Last week, the UN International Strategy for Disaster Reduction convened the Third Session of the Global Platform for Disaster Risk Reduction in Geneva, Switzerland. Held every two years, the Global Platform is the “primary multistakeholder forum for all parties involved in DRR … to share their experiences, commit to action and further guide the UNISDR system.”

After a week of lively discussions and thorough deliberation by more than 2,600 representatives of governments, inter- and non-governmental organizations, the private sector, and academic institutions, it would be hard to draw any concise conclusions. In fact, the official Chair's Summary of the meeting still only exists in draft form as ISDR works furiously to assimilate the many stakeholder comments into a final comprehensive document.

In the interim, it's worth looking at a few of the substantial book-length reports that were presented for discussion last week. The Platform began with a presentation of the new Global Assessment Report on Disaster Risk Reduction 2011. "GAR11" gives a succinct overview of disaster risk around the world and how that risk relates to economic development activities and governance issues.

However, as assessment group leader Andrew Maskrey chose to highlight in his presentation, GAR11 singles out drought as a special, hidden risk that “maybe more than any other … is constructed by economic decisions and social choices.” The need to better understand drought as a potentially underestimated and widespread hazard was echoed by the panel receiving the report. In particular, World Meteorological Organization Weather and DRR Services Director Geoffrey Love emphasized that better social measures of drought still need to be developed.

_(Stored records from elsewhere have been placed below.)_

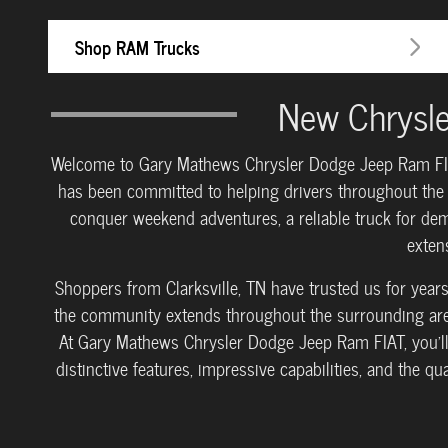
Shop RAM Trucks
New Chrysle
Welcome to Gary Mathews Chrysler Dodge Jeep Ram FIAT, 
has been committed to helping drivers throughout the r
conquer weekend adventures, a reliable truck for dem
exten
Shoppers from Clarksville, TN have trusted us for yea
the community extends throughout the surrounding areas
At Gary Mathews Chrysler Dodge Jeep Ram FIAT, you'll
distinctive features, impressive capabilities, and the q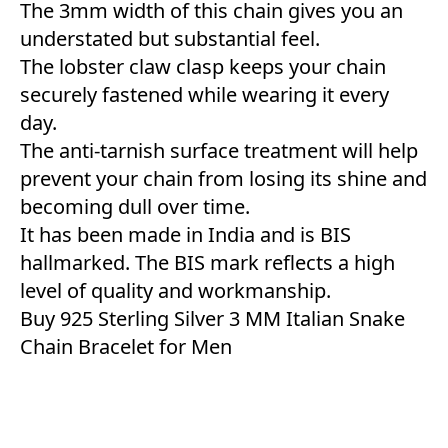
The 3mm width of this chain gives you an
understated but substantial feel.
The lobster claw clasp keeps your chain
securely fastened while wearing it every
day.
The anti-tarnish surface treatment will help
prevent your chain from losing its shine and
becoming dull over time.
It has been made in India and is BIS
hallmarked. The BIS mark reflects a high
level of quality and workmanship.
Buy 925 Sterling Silver 3 MM Italian Snake
Chain Bracelet for Men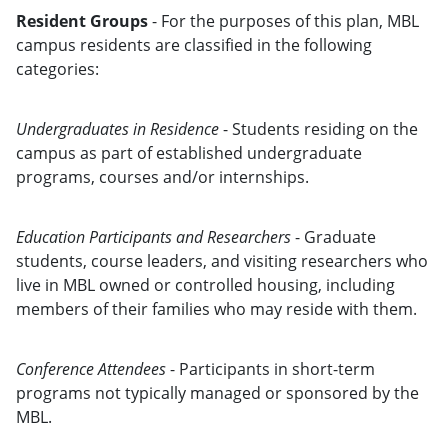
Resident Groups
- For the purposes of this plan, MBL
campus residents are classified in the following
categories:
Undergraduates in Residence
- Students residing on the
campus as part of established undergraduate
programs, courses and/or internships.
Education Participants and Researchers
- Graduate
students, course leaders, and visiting researchers who
live in MBL owned or controlled housing, including
members of their families who may reside with them.
Conference Attendees
- Participants in short-term
programs not typically managed or sponsored by the
MBL.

Drought and climate hazard themes continued through the Global Platform. At a side event on integrated drought risk management, U.S. National Integrated Drought Information System Director Roger Pulwarty asked a panel of experts about the meaning of “integrated” assessments in the drought context, the need to develop specific drought risk governance, and what new institutions should be developed to address these challenges. Recently published proceedings of an international expert meeting on Agricultural Drought Indices sponsored by the WMO, ISDR, and others, were also distributed.

The featured event “Operational Climate Services for Managing Socio-Economic Risks linked to the Changing Climate,” organized by the World Bank, a variety of UN agencies, and the Red Cross, examined the broader “link between hydro-meteorological extremes and socio-economic impacts in key sectors.” The session also used the WMO's recent release of Climate Knowledge for Action: A Global Framework for Climate Services—Empowering the Most Vulnerable to ask how better availability of operational climate information might reduce disaster risk and improve decision making.

More generally, the World Bank's World Reconstruction Conference, “the first large-scale global conference on natural disaster recovery and reconstruction,” ran concurrently and shared some sessions with the Global Platform. Unsurprisingly, the recent Global Facility for Disaster Reduction and Recovery—a joint World Bank and ISDR entity—book Natural Hazards, UnNatural Disasters: The Economics of Effective Prevention was acclaimed in several events.

And if all of those serious words leave you exhausted, flip through Risk Returns, the newest ISDR–Tudor Rose Publishing coffee-table book collaboration. Fresh off the press copies were distributed at the Global Platform, but if you're closer to Boulder than Geneva, consider coming by the Natural Hazards Center Library to look at one of ours.